Point de rupture et bascule

par Jean-Luc Picard-Bachelerie
mardi 30 mai 2023

Le moment politique que nous vivons est insupportable pour la majorité des Français et cela dure depuis maintenant plus de 6 ans, depuis le moment où Macron a bénéficié d’une conjoncture incroyable éliminatrice de candidats présidentiables pour d’autres raisons que programmatiques. Non que ces concurrents (Hollande, Juppé, Fillon) soient beaucoup mieux que notre actuel petit chef d’État, mais ils bénéficiaient d’une expérience politique et, même si cela fait mal à le dire, d’une expérience de démocratie. Car il faut bien voir que Macron est un amateur en la matière qui n’a, devant l’opposition, pour seule ressource que le raidissement dans une tendance autocratique. Ce qui n’a pour résultat que de normaliser la fascisation des esprits et dérouler le tapis rouge à Marine Le Pen. Macron peut se targuer d’être tellement insupportable que la majorité des votants voient en la progéniture du facho Jean-Marie, une démocrate. Le comble de l’absurdité pour la représentante de l’extrême droite. Il faut dire que Zemmour y met du sien pour la faire passer pour ce qu’elle n’est assurément pas. Nous en sommes donc (pour ceux de gauche et une proportion importante d’abstentionnistes) à attendre le Grand soir, le point de bascule, à vouloir un événement qui fait rompre le consentement populaire au cadre institutionnel. Encore faut-il préparer le terrain pour que la bascule s’opère du bon côté.

En effet, le point de rupture ne se décide pas. Il résulte de la conjonction de multiples éléments à un instant T et pas à un autre.

Nous n'y pouvons rien sinon agir chacun à notre niveau personnel et collectivement. Personne ne détient la vérité, mais c'est dans l'effervescence de nos attitudes qu'une pression politique existe et monte en puissance.

La question est de savoir, si rupture il y a, de quel côté cela va basculer tenant compte que cette bascule aura lieu dans un monde de moins en moins habitable et vivable.

Or, il y a tout lieu de croire (le néolibéralisme ayant atteint ses limites), que cela bascule soit vers un fascisme écologique, soit vers une démocratie écosocialiste.

Pour l'instant, le monde et la France auraient plutôt tendance à basculer vers le fascisme. Non seulement nos précédents gouvernements et Macron ont mis en place des mesures de plus en plus liberticides, mais le ton de Macron ainsi que les Jeux olympiques futurs augurent de mesures oppressives supplémentaires. Et, de toute façon, les mesures écologiques devront être prises quoi qu'il en coûte en budget comme en contraintes bien plus tôt que Macron ne tente de nous le faire croire, à moins qu’il soit réellement à côté de la plaque.
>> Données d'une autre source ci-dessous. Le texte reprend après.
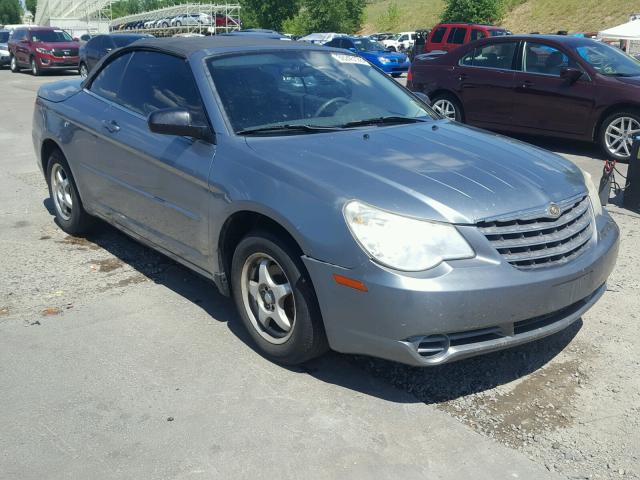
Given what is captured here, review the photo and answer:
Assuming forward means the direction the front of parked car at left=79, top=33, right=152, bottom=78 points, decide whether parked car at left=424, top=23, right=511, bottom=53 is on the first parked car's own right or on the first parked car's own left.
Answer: on the first parked car's own left

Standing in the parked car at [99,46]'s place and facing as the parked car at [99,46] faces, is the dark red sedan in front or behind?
in front

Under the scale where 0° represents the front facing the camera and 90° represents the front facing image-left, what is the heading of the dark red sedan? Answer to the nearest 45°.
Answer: approximately 315°

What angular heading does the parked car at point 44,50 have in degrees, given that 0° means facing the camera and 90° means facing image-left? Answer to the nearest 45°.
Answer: approximately 315°

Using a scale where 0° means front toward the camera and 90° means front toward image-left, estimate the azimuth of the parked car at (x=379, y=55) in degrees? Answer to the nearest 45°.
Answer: approximately 315°

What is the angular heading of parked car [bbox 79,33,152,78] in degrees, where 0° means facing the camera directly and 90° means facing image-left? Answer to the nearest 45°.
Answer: approximately 315°

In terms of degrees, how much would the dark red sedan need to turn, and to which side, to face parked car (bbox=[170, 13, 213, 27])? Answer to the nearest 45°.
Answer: approximately 180°

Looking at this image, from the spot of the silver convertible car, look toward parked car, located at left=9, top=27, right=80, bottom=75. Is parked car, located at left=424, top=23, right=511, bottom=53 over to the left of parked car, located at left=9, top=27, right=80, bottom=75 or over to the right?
right

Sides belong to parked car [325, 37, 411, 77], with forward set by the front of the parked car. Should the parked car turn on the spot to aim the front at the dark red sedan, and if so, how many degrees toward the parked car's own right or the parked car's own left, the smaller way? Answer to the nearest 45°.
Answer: approximately 45° to the parked car's own right

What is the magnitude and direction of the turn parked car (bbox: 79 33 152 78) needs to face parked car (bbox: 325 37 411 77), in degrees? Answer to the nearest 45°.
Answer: approximately 45° to its left

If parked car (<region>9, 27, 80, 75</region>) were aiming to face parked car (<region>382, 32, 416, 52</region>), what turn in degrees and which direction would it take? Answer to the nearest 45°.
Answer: approximately 90° to its left

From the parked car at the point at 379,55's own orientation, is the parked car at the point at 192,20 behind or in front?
behind
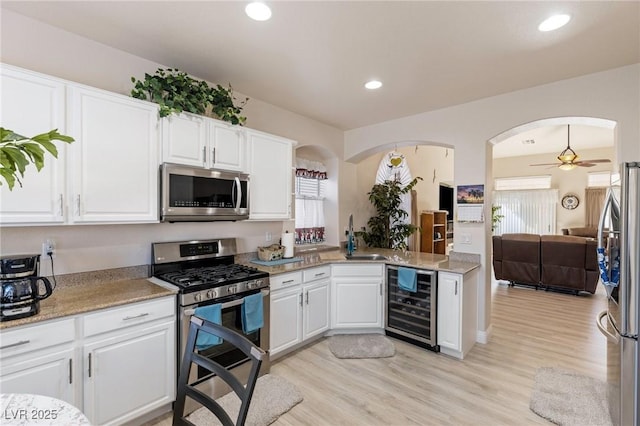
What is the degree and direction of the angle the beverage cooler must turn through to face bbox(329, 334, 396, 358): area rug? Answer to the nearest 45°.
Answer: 0° — it already faces it

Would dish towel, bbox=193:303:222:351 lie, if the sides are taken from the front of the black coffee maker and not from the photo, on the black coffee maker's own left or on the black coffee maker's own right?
on the black coffee maker's own left

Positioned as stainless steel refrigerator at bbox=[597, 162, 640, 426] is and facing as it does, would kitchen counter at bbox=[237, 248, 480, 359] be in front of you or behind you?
in front

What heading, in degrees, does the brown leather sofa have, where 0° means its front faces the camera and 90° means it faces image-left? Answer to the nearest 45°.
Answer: approximately 180°

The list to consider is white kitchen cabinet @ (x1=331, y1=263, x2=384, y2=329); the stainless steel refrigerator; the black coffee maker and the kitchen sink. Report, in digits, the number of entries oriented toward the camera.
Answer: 3

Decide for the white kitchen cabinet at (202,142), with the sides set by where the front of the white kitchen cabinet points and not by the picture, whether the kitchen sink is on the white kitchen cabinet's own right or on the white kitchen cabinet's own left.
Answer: on the white kitchen cabinet's own left

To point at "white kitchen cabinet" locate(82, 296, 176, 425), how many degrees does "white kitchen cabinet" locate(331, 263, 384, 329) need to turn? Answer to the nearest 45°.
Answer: approximately 45° to its right

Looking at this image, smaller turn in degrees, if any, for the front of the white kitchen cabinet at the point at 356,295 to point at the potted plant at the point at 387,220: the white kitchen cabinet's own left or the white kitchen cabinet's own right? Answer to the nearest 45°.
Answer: approximately 180°

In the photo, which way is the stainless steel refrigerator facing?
to the viewer's left

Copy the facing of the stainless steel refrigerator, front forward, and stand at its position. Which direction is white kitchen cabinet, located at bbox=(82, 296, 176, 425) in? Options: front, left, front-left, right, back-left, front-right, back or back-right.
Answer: front-left

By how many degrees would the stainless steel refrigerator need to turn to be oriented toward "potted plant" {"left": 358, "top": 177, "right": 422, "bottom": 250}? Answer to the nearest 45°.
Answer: approximately 45° to its right

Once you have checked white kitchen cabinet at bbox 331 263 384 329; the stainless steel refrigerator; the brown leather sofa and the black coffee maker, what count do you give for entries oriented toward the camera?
2
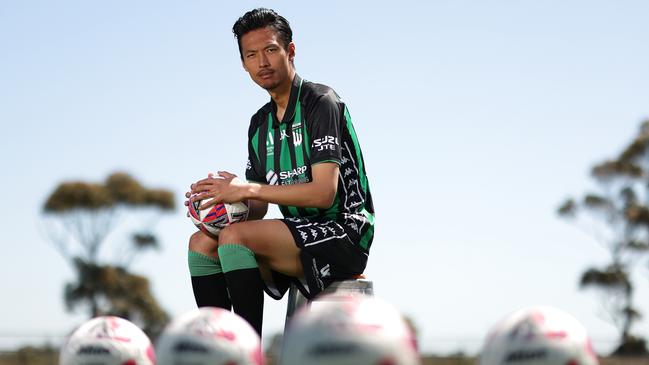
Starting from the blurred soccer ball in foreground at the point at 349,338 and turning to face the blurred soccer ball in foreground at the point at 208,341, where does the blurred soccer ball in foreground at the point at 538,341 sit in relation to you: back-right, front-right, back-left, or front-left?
back-right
Par conséquent, si nous voulons que la bascule ait lieu du bon côté (la démocratie écosocialiste), cela demande, en attendant le Grand soir indépendant de toute volonté, que nous préparions le terrain en étendant la démocratisation autour de nous et en installant dans les esprits la possibilité d'une démocratie heureuse, efficace et attrayante.

Cela par les actions revendicatives en tout genre, mais aussi en faisant un travail d'éducation populaire sur la démocratie et en expérimentant l’intelligence collective le plus souvent possible. Les actions revendicatives ne manquent pas pour faire progresser la démocratie partout :

en premier lieu au travail où la démocratie est totalement absente, dans les services publics afin de les protéger, de les améliorer en donnant nos avis d’usagers, dans nos associations, syndicats, et bien évidemment par la grève, les manifestations, les blocages puisque le pouvoir en place conçoit l’expression du peuple dans le rapport de force.

En second lieu, le fait de réfléchir à de nouveaux instruments de la démocratie directe est un moyen pour entraîner les gens à libérer leur esprit, prisonnier de l’idée du "chef qui sait tout et qui peut tout" et à croire en une démocratie solidaire et vivifiante. Il y a, en effet, tout autour de la planète et à travers l’Histoire, des expériences qui prouvent que la démocratie directe ça marche, sachant qu’un représentant du peuple peut et doit exister à la condition expresse qu’il rende des comptes et qu'il soit révocable.

Quant à l’intelligence collective, elle s’exerce en ne décidant pas tout soi-même, mais en réfléchissant et en prenant les décisions ensemble avec nos proches, au travail, en association ou lors de nos loisirs. C’est l’expérience selon laquelle, on est plus intelligent ensemble que seul et que notre géniale idée née de notre cerveau exceptionnel a toujours plus de valeur lorsqu’elle est additionnée des idées des autres.